§ EXERCISE GOAL: Return the entire listing, character for character.

(DATA FOR PROCESSING Opens)

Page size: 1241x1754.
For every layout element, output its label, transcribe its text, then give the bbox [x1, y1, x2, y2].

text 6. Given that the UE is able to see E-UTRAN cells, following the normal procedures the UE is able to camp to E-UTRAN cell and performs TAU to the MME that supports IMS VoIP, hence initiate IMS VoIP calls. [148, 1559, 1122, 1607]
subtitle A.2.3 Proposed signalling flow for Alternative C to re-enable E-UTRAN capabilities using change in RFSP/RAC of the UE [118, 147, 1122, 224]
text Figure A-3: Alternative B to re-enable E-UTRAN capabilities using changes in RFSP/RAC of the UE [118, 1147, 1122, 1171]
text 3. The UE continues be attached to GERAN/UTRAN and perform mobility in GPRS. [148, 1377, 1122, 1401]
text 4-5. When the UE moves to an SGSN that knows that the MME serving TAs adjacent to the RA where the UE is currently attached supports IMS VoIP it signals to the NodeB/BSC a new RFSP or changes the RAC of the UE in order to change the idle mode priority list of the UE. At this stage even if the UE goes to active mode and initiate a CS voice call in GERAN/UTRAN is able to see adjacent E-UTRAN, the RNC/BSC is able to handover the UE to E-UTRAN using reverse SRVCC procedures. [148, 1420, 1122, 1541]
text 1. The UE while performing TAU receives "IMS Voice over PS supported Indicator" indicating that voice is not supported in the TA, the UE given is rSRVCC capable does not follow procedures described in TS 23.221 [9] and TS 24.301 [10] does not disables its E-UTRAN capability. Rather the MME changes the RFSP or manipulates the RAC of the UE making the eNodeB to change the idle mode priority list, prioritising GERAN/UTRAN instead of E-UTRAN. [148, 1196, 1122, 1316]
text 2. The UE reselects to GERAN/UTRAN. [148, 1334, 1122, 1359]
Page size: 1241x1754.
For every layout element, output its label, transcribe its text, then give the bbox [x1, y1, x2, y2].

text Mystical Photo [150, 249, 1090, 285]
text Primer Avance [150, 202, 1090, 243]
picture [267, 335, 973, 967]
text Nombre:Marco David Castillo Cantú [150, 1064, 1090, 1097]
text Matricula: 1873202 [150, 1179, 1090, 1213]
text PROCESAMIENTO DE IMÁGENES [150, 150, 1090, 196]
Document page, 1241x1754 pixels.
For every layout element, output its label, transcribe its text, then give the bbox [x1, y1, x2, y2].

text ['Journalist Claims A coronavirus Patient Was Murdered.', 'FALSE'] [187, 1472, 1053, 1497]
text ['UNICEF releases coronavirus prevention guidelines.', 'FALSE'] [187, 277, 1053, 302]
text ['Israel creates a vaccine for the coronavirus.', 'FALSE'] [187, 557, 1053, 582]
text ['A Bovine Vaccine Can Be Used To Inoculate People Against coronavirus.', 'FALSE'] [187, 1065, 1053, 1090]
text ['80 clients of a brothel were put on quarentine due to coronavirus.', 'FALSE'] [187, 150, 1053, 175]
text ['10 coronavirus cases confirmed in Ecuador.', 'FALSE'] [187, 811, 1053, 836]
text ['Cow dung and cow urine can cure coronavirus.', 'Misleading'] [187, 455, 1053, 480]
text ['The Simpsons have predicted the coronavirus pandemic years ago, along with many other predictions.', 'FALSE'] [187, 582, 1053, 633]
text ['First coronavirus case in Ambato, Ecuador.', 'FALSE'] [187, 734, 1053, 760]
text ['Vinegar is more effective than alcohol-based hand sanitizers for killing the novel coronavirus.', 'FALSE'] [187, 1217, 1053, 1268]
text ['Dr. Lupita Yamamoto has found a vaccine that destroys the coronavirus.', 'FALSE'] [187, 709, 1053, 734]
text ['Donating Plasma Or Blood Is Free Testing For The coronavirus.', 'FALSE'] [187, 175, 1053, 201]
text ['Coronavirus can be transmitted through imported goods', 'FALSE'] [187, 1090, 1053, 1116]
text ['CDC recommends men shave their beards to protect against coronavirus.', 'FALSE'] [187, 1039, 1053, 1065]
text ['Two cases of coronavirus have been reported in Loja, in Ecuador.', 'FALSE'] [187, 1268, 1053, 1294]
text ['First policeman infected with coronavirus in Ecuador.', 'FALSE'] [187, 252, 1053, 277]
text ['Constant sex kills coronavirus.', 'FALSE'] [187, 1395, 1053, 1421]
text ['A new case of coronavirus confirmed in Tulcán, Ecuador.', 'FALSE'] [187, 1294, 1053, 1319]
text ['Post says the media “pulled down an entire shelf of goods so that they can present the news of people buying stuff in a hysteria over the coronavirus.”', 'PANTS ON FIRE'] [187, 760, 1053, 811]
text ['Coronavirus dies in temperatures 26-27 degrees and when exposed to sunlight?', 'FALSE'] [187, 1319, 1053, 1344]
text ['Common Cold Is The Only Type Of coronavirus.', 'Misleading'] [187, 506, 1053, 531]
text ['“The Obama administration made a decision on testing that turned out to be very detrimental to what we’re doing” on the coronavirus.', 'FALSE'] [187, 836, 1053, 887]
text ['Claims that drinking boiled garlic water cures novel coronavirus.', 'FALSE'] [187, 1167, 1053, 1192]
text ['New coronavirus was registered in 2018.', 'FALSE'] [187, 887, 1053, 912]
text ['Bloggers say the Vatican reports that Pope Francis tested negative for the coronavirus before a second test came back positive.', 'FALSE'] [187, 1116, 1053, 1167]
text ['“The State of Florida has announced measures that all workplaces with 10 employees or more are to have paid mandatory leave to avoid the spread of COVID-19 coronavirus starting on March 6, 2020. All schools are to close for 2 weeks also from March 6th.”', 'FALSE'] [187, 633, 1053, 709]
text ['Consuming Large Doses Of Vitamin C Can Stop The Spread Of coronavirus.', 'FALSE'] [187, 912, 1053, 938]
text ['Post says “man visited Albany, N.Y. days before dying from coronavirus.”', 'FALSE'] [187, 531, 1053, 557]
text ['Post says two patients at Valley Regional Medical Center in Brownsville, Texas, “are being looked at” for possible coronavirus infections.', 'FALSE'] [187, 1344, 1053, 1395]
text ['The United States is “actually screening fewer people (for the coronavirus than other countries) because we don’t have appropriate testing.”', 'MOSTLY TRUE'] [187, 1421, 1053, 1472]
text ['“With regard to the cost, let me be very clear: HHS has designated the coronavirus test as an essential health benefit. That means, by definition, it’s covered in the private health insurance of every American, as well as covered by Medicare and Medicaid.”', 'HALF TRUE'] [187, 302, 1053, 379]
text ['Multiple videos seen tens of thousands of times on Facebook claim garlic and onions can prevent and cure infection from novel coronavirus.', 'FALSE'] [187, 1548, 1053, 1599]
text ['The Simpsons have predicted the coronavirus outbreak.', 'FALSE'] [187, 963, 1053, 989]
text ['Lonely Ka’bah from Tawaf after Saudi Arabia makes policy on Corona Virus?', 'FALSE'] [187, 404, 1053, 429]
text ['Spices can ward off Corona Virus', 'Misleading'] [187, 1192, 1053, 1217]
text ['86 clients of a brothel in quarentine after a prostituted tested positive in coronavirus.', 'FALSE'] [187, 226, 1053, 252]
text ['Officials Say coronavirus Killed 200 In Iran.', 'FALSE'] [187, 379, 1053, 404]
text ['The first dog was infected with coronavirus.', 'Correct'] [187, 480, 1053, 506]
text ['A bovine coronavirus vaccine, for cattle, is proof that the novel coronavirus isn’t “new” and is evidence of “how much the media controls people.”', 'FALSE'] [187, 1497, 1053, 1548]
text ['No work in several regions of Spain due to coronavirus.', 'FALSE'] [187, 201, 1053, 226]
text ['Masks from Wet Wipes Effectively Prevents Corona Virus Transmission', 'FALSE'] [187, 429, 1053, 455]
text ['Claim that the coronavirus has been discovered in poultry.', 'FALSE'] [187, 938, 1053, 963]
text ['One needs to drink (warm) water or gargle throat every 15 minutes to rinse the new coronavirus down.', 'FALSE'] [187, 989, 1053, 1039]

(DATA FOR PROCESSING Closes)

§ RESPONSE TO THE TASK:
Page size: 1241x1754.
For every layout element, output its label, transcribe its text, then give the bbox [x1, y1, x2, y2].

text 6. Given that the UE is able to see E-UTRAN cells, following the normal procedures the UE is able to camp to E-UTRAN cell and performs TAU to the MME that supports IMS VoIP, hence initiate IMS VoIP calls. [148, 1559, 1122, 1607]
subtitle A.2.3 Proposed signalling flow for Alternative C to re-enable E-UTRAN capabilities using change in RFSP/RAC of the UE [118, 147, 1122, 224]
text Figure A-3: Alternative B to re-enable E-UTRAN capabilities using changes in RFSP/RAC of the UE [118, 1147, 1122, 1171]
text 3. The UE continues be attached to GERAN/UTRAN and perform mobility in GPRS. [148, 1377, 1122, 1401]
text 4-5. When the UE moves to an SGSN that knows that the MME serving TAs adjacent to the RA where the UE is currently attached supports IMS VoIP it signals to the NodeB/BSC a new RFSP or changes the RAC of the UE in order to change the idle mode priority list of the UE. At this stage even if the UE goes to active mode and initiate a CS voice call in GERAN/UTRAN is able to see adjacent E-UTRAN, the RNC/BSC is able to handover the UE to E-UTRAN using reverse SRVCC procedures. [148, 1420, 1122, 1541]
text 1. The UE while performing TAU receives "IMS Voice over PS supported Indicator" indicating that voice is not supported in the TA, the UE given is rSRVCC capable does not follow procedures described in TS 23.221 [9] and TS 24.301 [10] does not disables its E-UTRAN capability. Rather the MME changes the RFSP or manipulates the RAC of the UE making the eNodeB to change the idle mode priority list, prioritising GERAN/UTRAN instead of E-UTRAN. [148, 1196, 1122, 1316]
text 2. The UE reselects to GERAN/UTRAN. [148, 1334, 1122, 1359]
Page size: 1241x1754.
For every layout element, output its label, transcribe its text, then give the bbox [x1, y1, x2, y2].

text Mystical Photo [150, 249, 1090, 285]
text Primer Avance [150, 202, 1090, 243]
picture [267, 335, 973, 967]
text Nombre:Marco David Castillo Cantú [150, 1064, 1090, 1097]
text Matricula: 1873202 [150, 1179, 1090, 1213]
text PROCESAMIENTO DE IMÁGENES [150, 150, 1090, 196]
Document page, 1241x1754 pixels.
For every layout element, output its label, transcribe its text, then give the bbox [x1, y1, x2, y2].

text ['Journalist Claims A coronavirus Patient Was Murdered.', 'FALSE'] [187, 1472, 1053, 1497]
text ['UNICEF releases coronavirus prevention guidelines.', 'FALSE'] [187, 277, 1053, 302]
text ['Israel creates a vaccine for the coronavirus.', 'FALSE'] [187, 557, 1053, 582]
text ['A Bovine Vaccine Can Be Used To Inoculate People Against coronavirus.', 'FALSE'] [187, 1065, 1053, 1090]
text ['80 clients of a brothel were put on quarentine due to coronavirus.', 'FALSE'] [187, 150, 1053, 175]
text ['10 coronavirus cases confirmed in Ecuador.', 'FALSE'] [187, 811, 1053, 836]
text ['Cow dung and cow urine can cure coronavirus.', 'Misleading'] [187, 455, 1053, 480]
text ['The Simpsons have predicted the coronavirus pandemic years ago, along with many other predictions.', 'FALSE'] [187, 582, 1053, 633]
text ['First coronavirus case in Ambato, Ecuador.', 'FALSE'] [187, 734, 1053, 760]
text ['Vinegar is more effective than alcohol-based hand sanitizers for killing the novel coronavirus.', 'FALSE'] [187, 1217, 1053, 1268]
text ['Dr. Lupita Yamamoto has found a vaccine that destroys the coronavirus.', 'FALSE'] [187, 709, 1053, 734]
text ['Donating Plasma Or Blood Is Free Testing For The coronavirus.', 'FALSE'] [187, 175, 1053, 201]
text ['Coronavirus can be transmitted through imported goods', 'FALSE'] [187, 1090, 1053, 1116]
text ['CDC recommends men shave their beards to protect against coronavirus.', 'FALSE'] [187, 1039, 1053, 1065]
text ['Two cases of coronavirus have been reported in Loja, in Ecuador.', 'FALSE'] [187, 1268, 1053, 1294]
text ['First policeman infected with coronavirus in Ecuador.', 'FALSE'] [187, 252, 1053, 277]
text ['Constant sex kills coronavirus.', 'FALSE'] [187, 1395, 1053, 1421]
text ['A new case of coronavirus confirmed in Tulcán, Ecuador.', 'FALSE'] [187, 1294, 1053, 1319]
text ['Post says the media “pulled down an entire shelf of goods so that they can present the news of people buying stuff in a hysteria over the coronavirus.”', 'PANTS ON FIRE'] [187, 760, 1053, 811]
text ['Coronavirus dies in temperatures 26-27 degrees and when exposed to sunlight?', 'FALSE'] [187, 1319, 1053, 1344]
text ['Common Cold Is The Only Type Of coronavirus.', 'Misleading'] [187, 506, 1053, 531]
text ['“The Obama administration made a decision on testing that turned out to be very detrimental to what we’re doing” on the coronavirus.', 'FALSE'] [187, 836, 1053, 887]
text ['Claims that drinking boiled garlic water cures novel coronavirus.', 'FALSE'] [187, 1167, 1053, 1192]
text ['New coronavirus was registered in 2018.', 'FALSE'] [187, 887, 1053, 912]
text ['Bloggers say the Vatican reports that Pope Francis tested negative for the coronavirus before a second test came back positive.', 'FALSE'] [187, 1116, 1053, 1167]
text ['“The State of Florida has announced measures that all workplaces with 10 employees or more are to have paid mandatory leave to avoid the spread of COVID-19 coronavirus starting on March 6, 2020. All schools are to close for 2 weeks also from March 6th.”', 'FALSE'] [187, 633, 1053, 709]
text ['Consuming Large Doses Of Vitamin C Can Stop The Spread Of coronavirus.', 'FALSE'] [187, 912, 1053, 938]
text ['Post says “man visited Albany, N.Y. days before dying from coronavirus.”', 'FALSE'] [187, 531, 1053, 557]
text ['Post says two patients at Valley Regional Medical Center in Brownsville, Texas, “are being looked at” for possible coronavirus infections.', 'FALSE'] [187, 1344, 1053, 1395]
text ['The United States is “actually screening fewer people (for the coronavirus than other countries) because we don’t have appropriate testing.”', 'MOSTLY TRUE'] [187, 1421, 1053, 1472]
text ['“With regard to the cost, let me be very clear: HHS has designated the coronavirus test as an essential health benefit. That means, by definition, it’s covered in the private health insurance of every American, as well as covered by Medicare and Medicaid.”', 'HALF TRUE'] [187, 302, 1053, 379]
text ['Multiple videos seen tens of thousands of times on Facebook claim garlic and onions can prevent and cure infection from novel coronavirus.', 'FALSE'] [187, 1548, 1053, 1599]
text ['The Simpsons have predicted the coronavirus outbreak.', 'FALSE'] [187, 963, 1053, 989]
text ['Lonely Ka’bah from Tawaf after Saudi Arabia makes policy on Corona Virus?', 'FALSE'] [187, 404, 1053, 429]
text ['Spices can ward off Corona Virus', 'Misleading'] [187, 1192, 1053, 1217]
text ['86 clients of a brothel in quarentine after a prostituted tested positive in coronavirus.', 'FALSE'] [187, 226, 1053, 252]
text ['Officials Say coronavirus Killed 200 In Iran.', 'FALSE'] [187, 379, 1053, 404]
text ['The first dog was infected with coronavirus.', 'Correct'] [187, 480, 1053, 506]
text ['A bovine coronavirus vaccine, for cattle, is proof that the novel coronavirus isn’t “new” and is evidence of “how much the media controls people.”', 'FALSE'] [187, 1497, 1053, 1548]
text ['No work in several regions of Spain due to coronavirus.', 'FALSE'] [187, 201, 1053, 226]
text ['Masks from Wet Wipes Effectively Prevents Corona Virus Transmission', 'FALSE'] [187, 429, 1053, 455]
text ['Claim that the coronavirus has been discovered in poultry.', 'FALSE'] [187, 938, 1053, 963]
text ['One needs to drink (warm) water or gargle throat every 15 minutes to rinse the new coronavirus down.', 'FALSE'] [187, 989, 1053, 1039]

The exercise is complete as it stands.